The lawsuit, a Charter case in which he claims damages for alleged breaches of his equality rights, was launched in 2002. Ten years later, it remains mired in pre-trial motions.

“I want closure,” said Grover, who estimates that he has spent $250,000 doing legal battle with the NRC.

“It’s like throwing money into a well: I don’t see any kind of conclusion coming as a result of the court action ... This is insane that the case has to go for such a long time.”

Grover has made repeated attempts to end the case in response to a Jan. 23 letter from federal lawyer Sanderson Graham, who said the NRC would not seek legal costs against him if he filed a notice of discontinuance.

The NRC subsequently demanded that Grover concede in writing that the government had provided a “complete defence” to the lawsuit.

Grover initially balked at that idea — he considered it untrue — but later offered a compromise to address the government’s concern about him launching a future case.

To that end, Grover agreed that the discontinuance would form a defence to any action launched on the same set of facts.

But it hasn’t been enough to satisfy the NRC. Spokesman Jonathon Ward said the NRC “considers it has been left with no alternative but to move forward to address his outstanding civil action in the courts.” He would not discuss the settlement negotiations with Grover.
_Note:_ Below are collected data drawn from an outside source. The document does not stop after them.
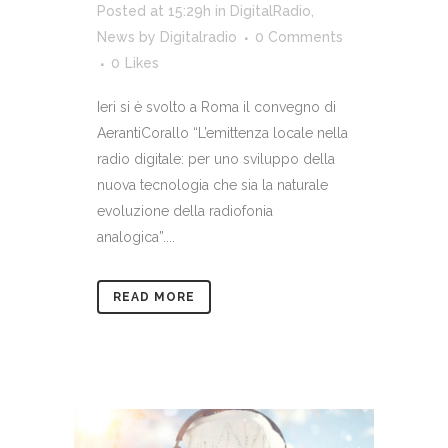
Posted at 15:29h
in
DigitalRadio
,
News
by
Digitalradio
0 Comments
0
Likes
Ieri si è svolto a Roma il convegno di
AerantiCorallo “L’emittenza locale nella
radio digitale: per uno sviluppo della
nuova tecnologia che sia la naturale
evoluzione della radiofonia
analogica”....
READ MORE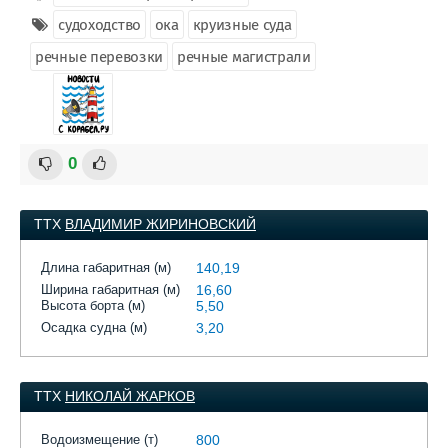
судоходство
ока
круизные суда
речные перевозки
речные магистрали
0
ТТХ
ВЛАДИМИР ЖИРИНОВСКИЙ
Длина габаритная (м)
140,19
Ширина габаритная (м)
16,60
Высота борта (м)
5,50
Осадка судна (м)
3,20
ТТХ
НИКОЛАЙ ЖАРКОВ
Водоизмещение (т)
800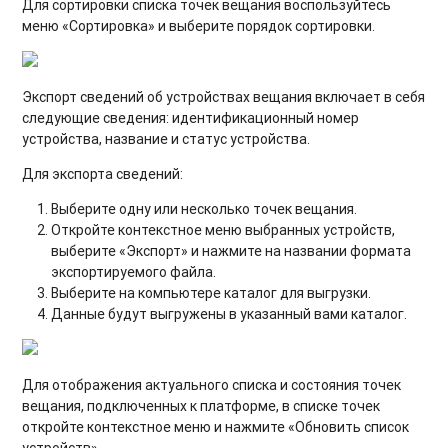
Для сортировки списка точек вещания воспользуйтесь
меню «Сортировка» и выберите порядок сортировки.
Экспорт сведений об устройствах вещания
включает в себя
следующие сведения: идентификационный номер
устройства, название и статус устройства.
Для
экспорта сведений
:
Выберите одну или несколько точек вещания.
Откройте контекстное меню выбранных устройств,
выберите «Экспорт» и нажмите на названии формата
экспортируемого файла.
Выберите на компьютере каталог для выгрузки.
Данные будут выгружены в указанный вами каталог.
Для отображения актуального списка и состояния точек
вещания, подключенных к платформе, в списке точек
откройте контекстное меню и нажмите «Обновить список
устройств».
In July, an Ontario Superior Court judge will hear the government’s appeal of a decision denying its motion to strike allegations from Grover’s lawsuit.

In 2009, the Canadian Human Rights Tribunal ruled that Grover’s three outstanding complaints were so old that the NRC could no longer make a full defence to them.

Based on that ruling, the government asked the court to throw out the same allegations from Grover’s civil suit.

The court, however, dismissed that motion last June.

For his part, Grover said he “doesn’t feel good” about heading back to court. “What point does the appeal make?” he says. “They are simply abusing the trust and money at their disposal.”

An Indian-born scientist with a doctorate in physics, Grover won a landmark human rights case against the NRC in 1992. The human rights tribunal said NRC managers in Ottawa thwarted his advancement, humiliated him and unfairly fired him.

The tribunal ordered the NRC to appoint Grover to a senior post and pay him lost wages.

Grover would file four more human rights complaints against the NRC, which repeatedly tried to discipline him for insubordination. The NRC claimed Grover interpreted every attempt to manage him as a discriminatory act.